The  logo
Follow our blogs feed  blogs feed

Citation

  • The Pharmaceutical Journal
  • 2011;
  • 286:
  • 314

Sad image of pharmacy’s US role

By Bystander
12 Mar 2011

A UK pharmacist who fails to intervene when presented with a potentially dangerous prescription is assumed in law to share the blame for any harm that comes to the patient. I was therefore shocked to learn that in the US, in a case arising from the death of a patient, the Arkansas supreme court has ruled that pharmacists have no duty to warn patients about possible drug interactions.

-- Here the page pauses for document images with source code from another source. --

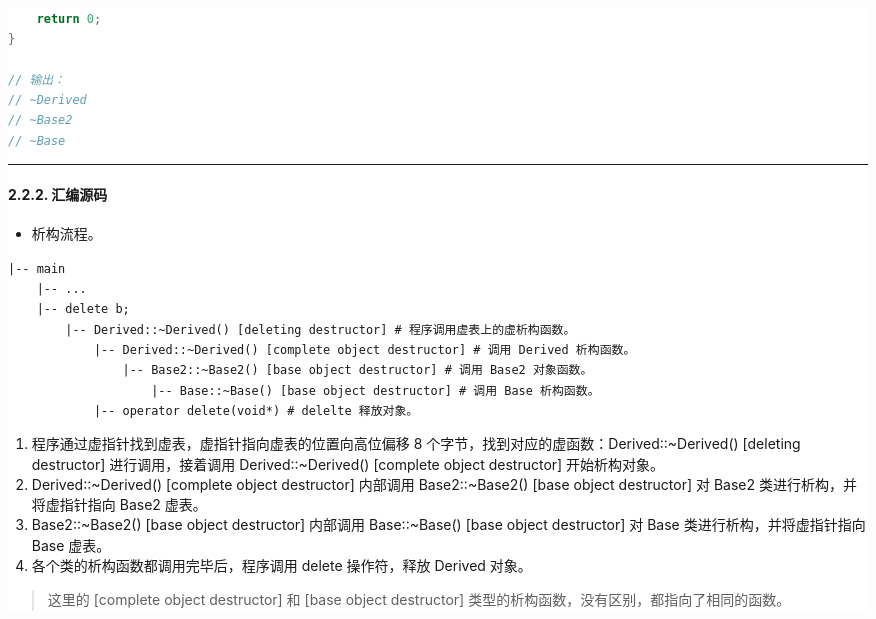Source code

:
 ```cpp
    return 0;
}

// 输出：
// ~Derived
// ~Base2
// ~Base
```

---

#### 2.2.2. 汇编源码

* 析构流程。

```shell
|-- main
    |-- ...
    |-- delete b;
        |-- Derived::~Derived() [deleting destructor] # 程序调用虚表上的虚析构函数。
            |-- Derived::~Derived() [complete object destructor] # 调用 Derived 析构函数。
                |-- Base2::~Base2() [base object destructor] # 调用 Base2 对象函数。
                    |-- Base::~Base() [base object destructor] # 调用 Base 析构函数。
            |-- operator delete(void*) # delelte 释放对象。
```

1. 程序通过虚指针找到虚表，虚指针指向虚表的位置向高位偏移 8 个字节，找到对应的虚函数：Derived::~Derived() [deleting destructor] 进行调用，接着调用 Derived::~Derived() [complete object destructor] 开始析构对象。
2. Derived::~Derived() [complete object destructor] 内部调用 Base2::~Base2() [base object destructor] 对 Base2 类进行析构，并将虚指针指向 Base2 虚表。
3. Base2::~Base2() [base object destructor] 内部调用 Base::~Base() [base object destructor] 对 Base 类进行析构，并将虚指针指向 Base 虚表。
4. 各个类的析构函数都调用完毕后，程序调用 delete 操作符，释放 Derived 对象。

> 这里的 [complete object destructor] 和 [base object destructor] 类型的析构函数，没有区别，都指向了相同的函数。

Hearing a malpractice complaint filed by a patient’s family against both the prescriber and the dispensing pharmacy, the court was told that the patient had consulted the doctor about face pain. For this he had been prescribed an astonishing cocktail of drugs: Norflex (orphenadrine), Zoloft (sertraline), OxyContin (sustained release oxycodone), Percocet (oxycodone and paracetamol), Valium (diazepam), lorazepam, methadone, propoxyphene and doxepin.

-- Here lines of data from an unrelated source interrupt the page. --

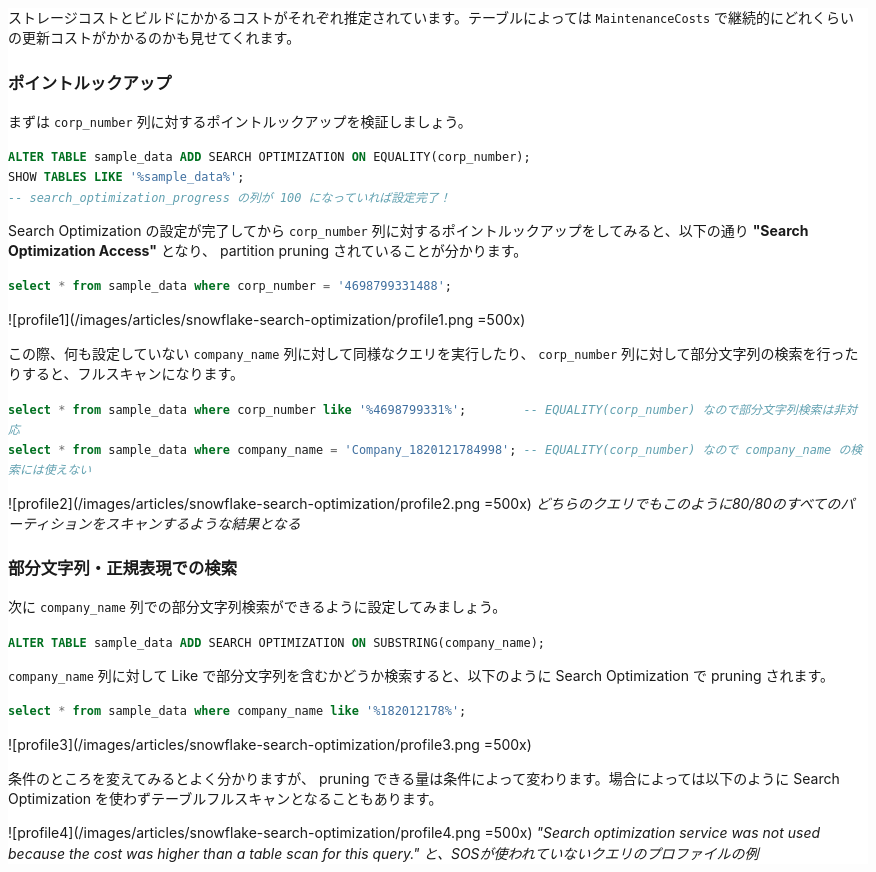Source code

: ストレージコストとビルドにかかるコストがそれぞれ推定されています。テーブルによっては `MaintenanceCosts` で継続的にどれくらいの更新コストがかかるのかも見せてくれます。


### ポイントルックアップ

まずは `corp_number` 列に対するポイントルックアップを検証しましょう。

```sql
ALTER TABLE sample_data ADD SEARCH OPTIMIZATION ON EQUALITY(corp_number);
SHOW TABLES LIKE '%sample_data%';
-- search_optimization_progress の列が 100 になっていれば設定完了！
```

Search Optimization の設定が完了してから `corp_number` 列に対するポイントルックアップをしてみると、以下の通り **"Search Optimization Access"** となり、 partition pruning されていることが分かります。

```sql
select * from sample_data where corp_number = '4698799331488';
```

![profile1](/images/articles/snowflake-search-optimization/profile1.png =500x)

この際、何も設定していない `company_name` 列に対して同様なクエリを実行したり、 `corp_number` 列に対して部分文字列の検索を行ったりすると、フルスキャンになります。
```sql
select * from sample_data where corp_number like '%4698799331%';        -- EQUALITY(corp_number) なので部分文字列検索は非対応
select * from sample_data where company_name = 'Company_1820121784998'; -- EQUALITY(corp_number) なので company_name の検索には使えない
```
![profile2](/images/articles/snowflake-search-optimization/profile2.png =500x)
*どちらのクエリでもこのように80/80のすべてのパーティションをスキャンするような結果となる*


### 部分文字列・正規表現での検索

次に `company_name` 列での部分文字列検索ができるように設定してみましょう。

```sql
ALTER TABLE sample_data ADD SEARCH OPTIMIZATION ON SUBSTRING(company_name);
```

`company_name` 列に対して Like で部分文字列を含むかどうか検索すると、以下のように Search Optimization で pruning されます。

```sql
select * from sample_data where company_name like '%182012178%';
```

![profile3](/images/articles/snowflake-search-optimization/profile3.png =500x)


条件のところを変えてみるとよく分かりますが、 pruning できる量は条件によって変わります。場合によっては以下のように Search Optimization を使わずテーブルフルスキャンとなることもあります。

![profile4](/images/articles/snowflake-search-optimization/profile4.png =500x)
*"Search optimization service was not used because the cost was higher than a table scan for this query." と、SOSが使われていないクエリのプロファイルの例*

To make matters worse, the patient was already taking several of these products, plus Ambien (zolpidem), trazodone and Effexor (venlafaxine).

Four days after receiving his drugs the patient was dead. An autopsy report blamed his demise on “mixed drug intoxication”.

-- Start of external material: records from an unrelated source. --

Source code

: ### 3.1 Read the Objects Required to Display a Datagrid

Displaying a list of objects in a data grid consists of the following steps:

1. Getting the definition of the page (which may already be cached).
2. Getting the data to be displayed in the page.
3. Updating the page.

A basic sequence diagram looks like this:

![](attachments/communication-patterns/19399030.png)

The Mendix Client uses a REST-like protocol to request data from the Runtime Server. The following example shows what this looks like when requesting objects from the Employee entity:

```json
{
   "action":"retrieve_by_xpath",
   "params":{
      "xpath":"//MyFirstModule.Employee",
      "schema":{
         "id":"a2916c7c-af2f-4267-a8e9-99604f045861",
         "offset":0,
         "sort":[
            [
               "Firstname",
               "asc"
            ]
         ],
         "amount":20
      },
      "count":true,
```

If we ignore the paracetamol, which has no significant known interactions with the other drugs, the patient was taking 11 potent drug substances, with a total of 55 possible two-drug interactions. According to one independent online drug interaction checker, 52 of the 55 pairings present a risk of interaction — 17 major, 34 moderate and one minor.  

If that alone was not enough to alert the pharmacist, the doctor was already notorious locally for reckless prescribing and had had his prescription-writing privileges suspended by the state medical board on several occasions.

How can any pharmacist supply such a dangerous assortment of drugs, prescribed by a known maverick, and offer the patient no warnings?

Sadly, the court’s ruling may mean that more will ignore professional integrity and put their patients at risk by offering no more than a mindless supply function.

This story is quite the

This story is quite the tragedy, only made worse by the confusion presented by the ruling. Hopefully this will not influence UK practice.